Din, pun membacakan ayat yang dimaksud.
وَالَّذِينَ كَذَّبُوا بِآيَاتِنَا سَنَسْتَدْرِجُهُمْ مِنْ حَيْثُ لَا يَعْلَمُونَ
“Dan mereka yang mendustai ayat-ayat Kami; ayat-ayat kebenaran, ayat-ayat keadilan, mereka yang mendustai itu, yang tadi, kemudian mengkristalkan diri menjadi penguasa, dan menciptakan negara menjadi negara kekuasaan semata-mata, itulah orang-orang yang mendustai ayat Kami, kata Allah,” jelas Din.
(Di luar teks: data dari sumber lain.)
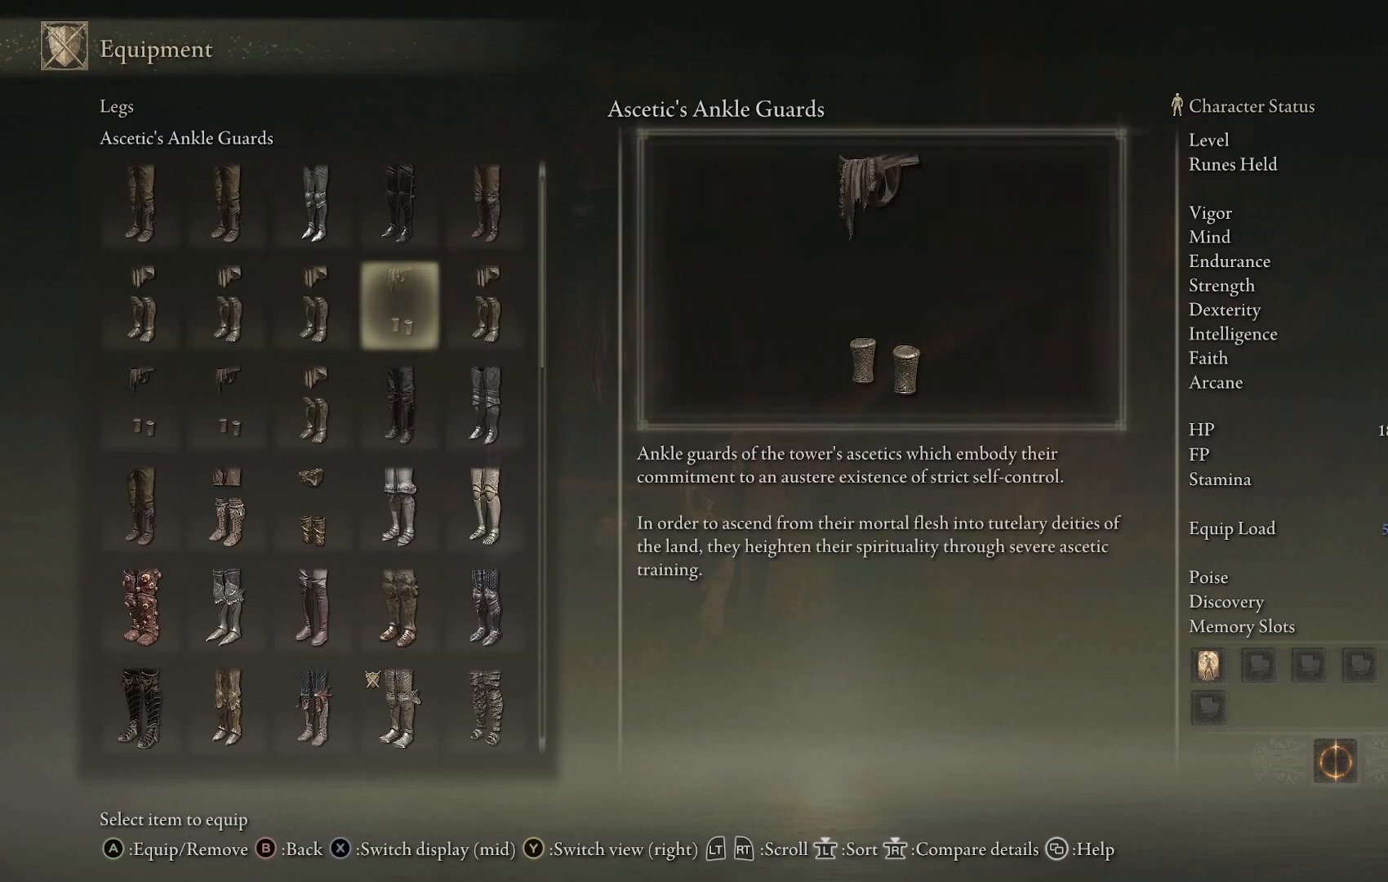
{"buttons": [], "left_stick": "center", "right_stick": "center", "events": []}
“Apa balasan terhadap mereka? Allah kemudian akan membiarkan mereka perlahan-lahan, akhirnya sampai mentok; istidraj, sementara mereka tidak mengetahui, tidak sadar,” imbuhnya.
“Ini yang sedang terjadi menurut pemahaman saya. Maka mohon maaf, setiap yang dikatakan, direncanakan, dilakukan, itu blondering—pemantikan—ini yang tengah terjadi. Belum selesai satu (masalah), muncul satu (masalah baru). Paling akhir tadi ‘kan Solo itu, ya,” kata Din.
Ia pun menegaskan, jika persoalan politik di Solo pun blondering.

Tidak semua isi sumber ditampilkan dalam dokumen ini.